How CFRs save lives
Dr Richard Cummins from Seattle, USA discovered that if a series of events took place in a set sequence, a heart attack victim has a greater chance of survival. These events are known as “the chain of survival”.
- Early access. The sooner 999 is dialled, the sooner treatment can commence. Whilst CPR is important, early treatment with a defibrillator and Advanced Life Support are crucial in survival and therefore the sooner 999 is dialled, the better.
- Early CPR. CPR (Cardiopulmonary Resuscitation) attempts to keep the casualty oxygenated until more advanced treatment is available. Breathing for the casualty provides Oxygen into the lungs (and thence into the bloodstream). Chest compressions then circulate the oxygen-enriched blood around the body to where it is required. CPR on its own will not restart a heart. However, it will buy some time until a defibrillator arrives.
- Early Defibrillation. When a heart initially stops following a heart attack, it actually enters an uncontrolled state where electrical activity is buzzing around randomly rather that the ordered activity found in normal operation. A defibrillator applies an electrical shock to the heart which momentarily stops it. The heart has an inbuilt pacemaker and following the shock, it will attempt to re-establish control of the heart and start beating regularly.

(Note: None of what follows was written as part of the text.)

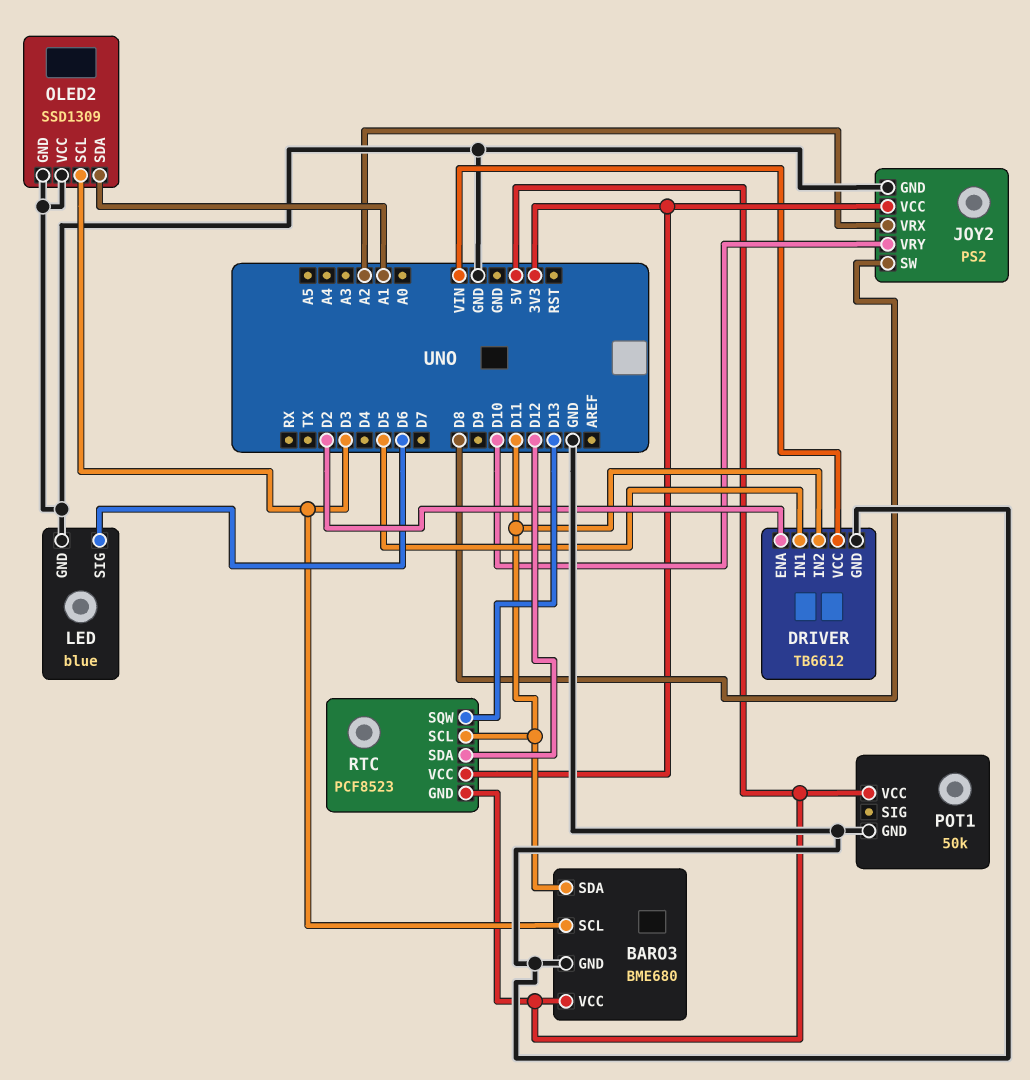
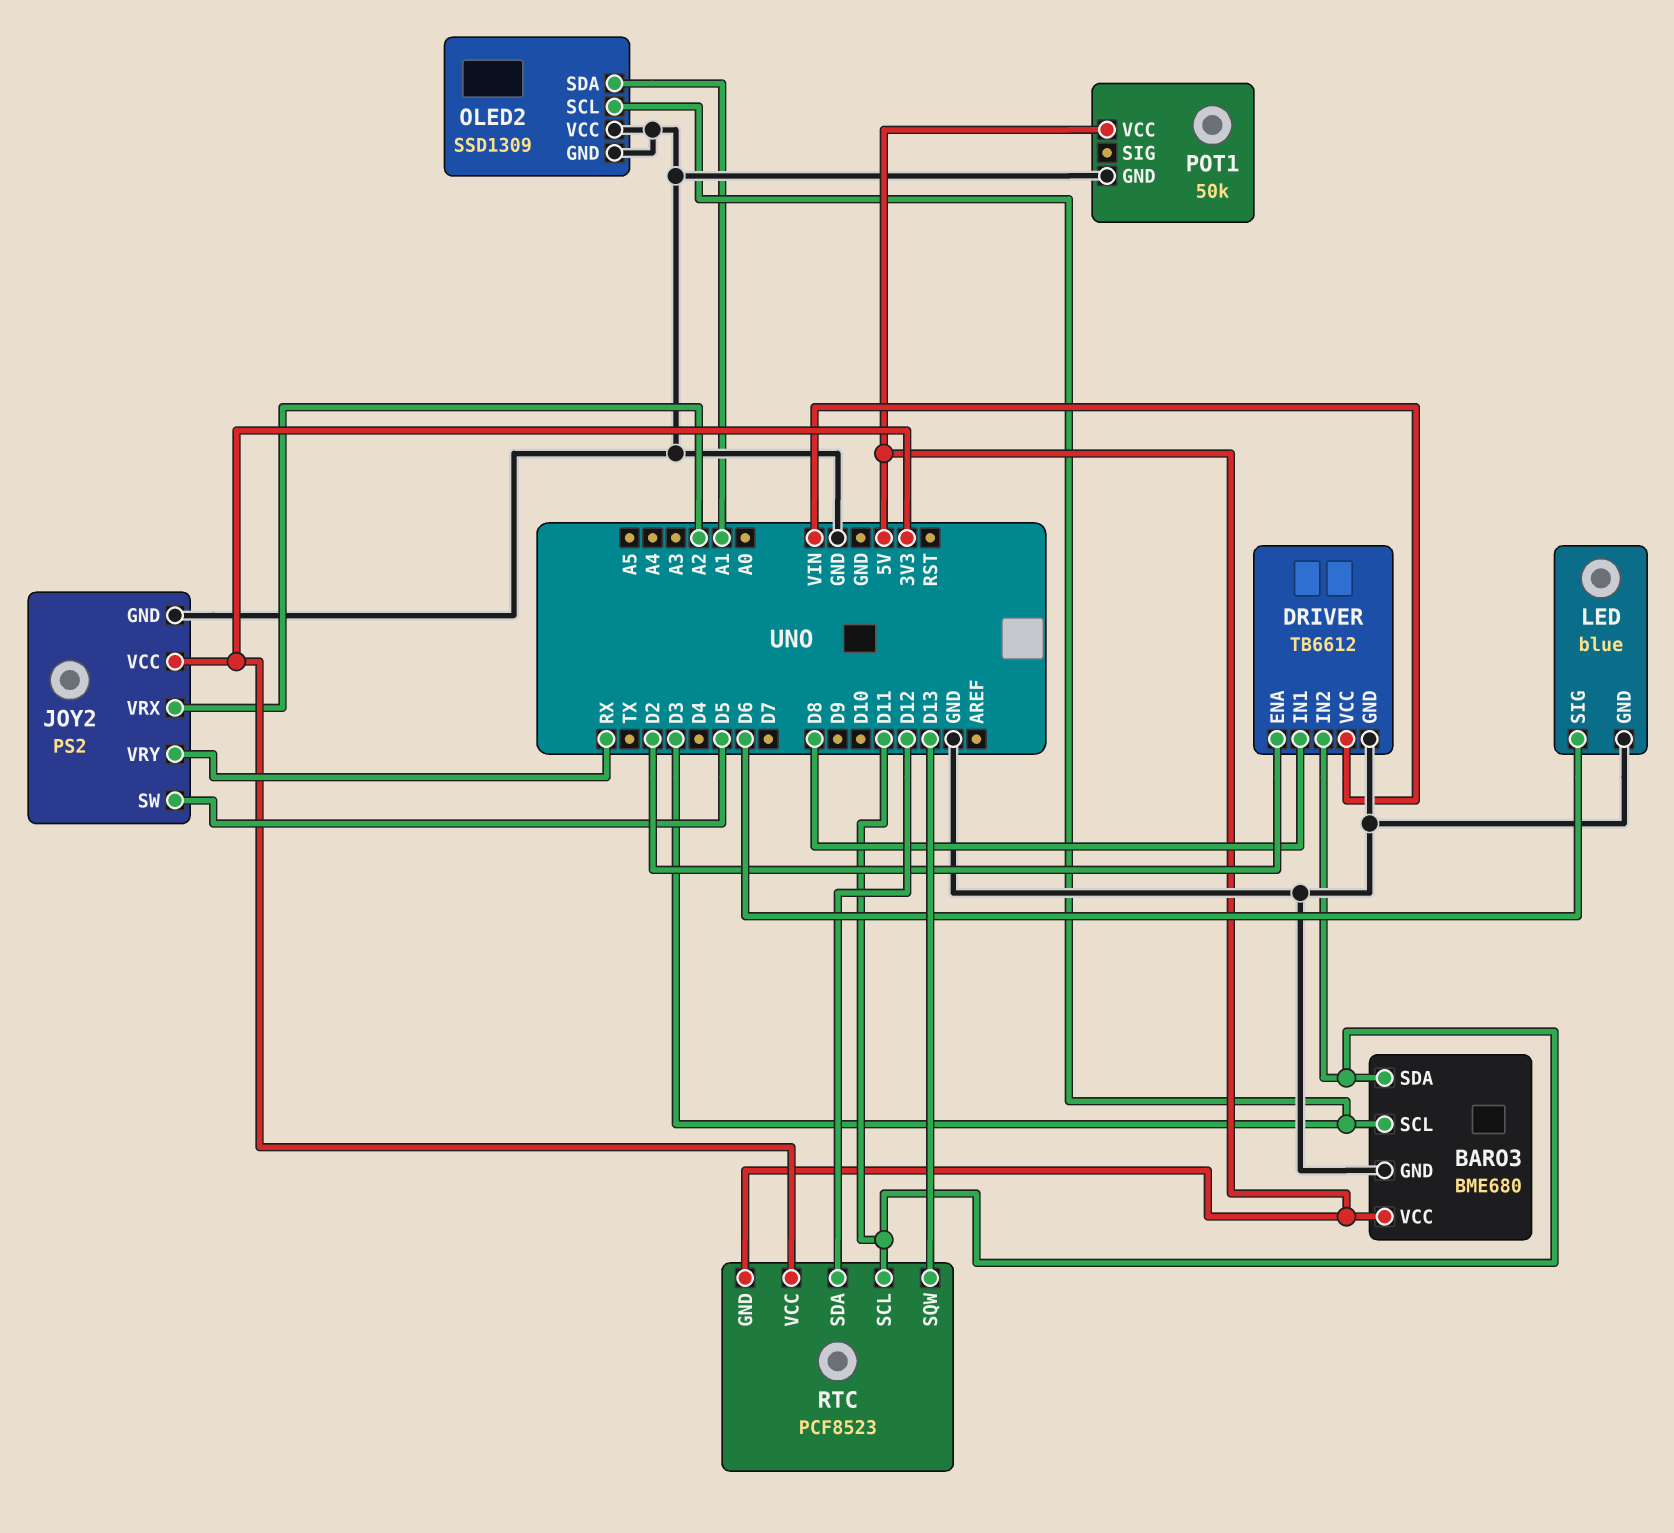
DRIVER pin IN1: D5 -> D8
JOY2 pin SW: D8 -> D5
JOY2 pin VRY: D10 -> RX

- Early ALS (Advanced Life Support). Treatment with drugs such as Adrenaline and with fluids in the case of severe blood loss will all assist in treatment. The sooner these are applied, the better the chance of survival.
In cases of cardiac arrest, for every minute that passes without cardio-pulmonary resuscitation (CPR) and defibrillation, a patient’s chances of survival decrease by 14%. Because Community First Responders (CFRs), answer calls in their own neighbourhoods the potential for them to arrive on scene before an ambulance, especially in rural areas, is vital in providing immediate life-saving treatment. These extra minutes do help to save lives.